‘Red and green should never be seen with nothing in-between.’ I don’t know if you’ve ever received that fashion advice – I don’t set much store by it myself, as my weekly emails attest: the more red and green, the better! It comes from the idea that a strong contrast is off-putting: we like things to blend, to fit together…
But as we conclude our week in the temple at Jerusalem, we must admit that at Jewish festival time, all of life is there. Thousands will have gathered from all sections of society: near and far, rich and poor, and also from many nations. The spectacle must have been intense: especially so when you add in thousands of animals required for the sacrifices. These had to be paid for, but the temple had its own system of coinage: first you had to change your shekels (or whatever) into the temple’s own money (at rates which benefitted those who did this), and then you’re ready to buy your sacrifices or make an additional donation to the temple treasury.
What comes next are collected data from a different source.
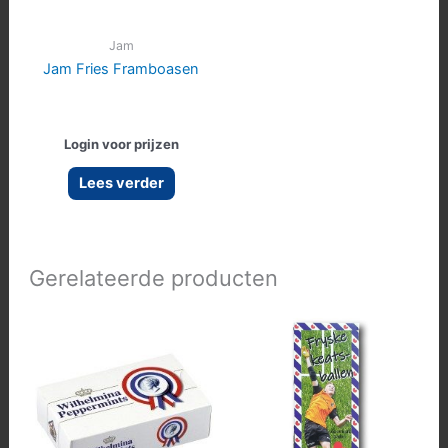
Jam
Jam Fries Framboasen
Login voor prijzen
Lees verder
Gerelateerde producten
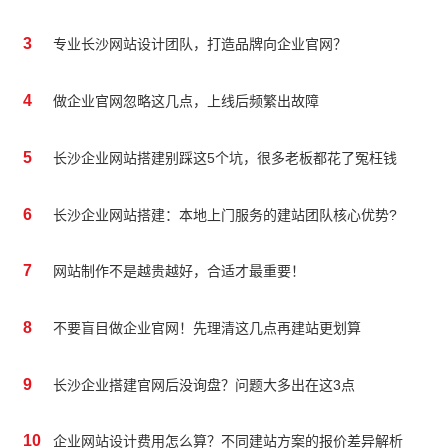
3
专业长沙网站设计团队，打造品牌向企业官网？
4
做企业官网忽略这几点，上线后频繁出故障
5
长沙企业网站搭建别踩这5个坑，很多老板都花了冤枉钱
6
长沙企业网站搭建：本地上门服务的建站团队核心优势?
7
网站制作不是越贵越好，合适才最重要！
8
不要盲目做企业官网！先理清这几点再建站更划算
9
长沙企业搭建官网后没询盘？问题大多出在这3点
10
企业网站设计费用怎么算？不同建站方案的报价差异解析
The treasury itself was like a big metal tapered tub, which made a loud clanging sound as money was thrown in. Think a church copper collection plate on steroids! Of course, if you wanted everyone to see how generous you were, you could throw large numbers of coins little by little into the ‘tub’ so everyone could hear the sound of them clanging against the walls. Conversely, the poor would have to suffer the shame of a light tinkling as they made their way past.
At the heart of today’s passage is a striking contrast: Jesus observes two very different people, who carry very different reputations: first there are the religious elite: well respected, privileged, powerful. And then there is a widow: poor, of little social standing – a ‘charity case.’ Who does Jesus praise?
Not the elite: ‘watch out for them,’ Jesus says. They’re all show. They love their position, but their hearts are corrupt. Indeed, one of the reasons that widows in this culture are often poor is that their worldly goods are taken by these (male) elites – ‘they devour widow’s houses’.
Instead, the few pence which the widow offers to God is highly praised: relatively speaking, she has given far more than the wealthy leaders: her donation might mean she goes to bed hungry that night.
Survey after survey has shown that the rich proportionately give less than the poor (just google ‘rich give less than poor survey’ to verify that!). It’s not for nothing that Jesus repeatedly warns of the dangers of allowing money to grab our hearts. But Jesus’ observation here is wider: God doesn’t see the world the way we do. He sees not just our hearts but also our capacities: where we come from, what we resources we have. He doesn’t notice the loud clanging or the light tinkling, only the silent sound of a heart longing for him.
‘We cannot do great things: only small things with great love.’ Today pray for God to stir your heart with a fresh longing for him. And may that simple, humble longing lead to a small thing offered with great love. Amen.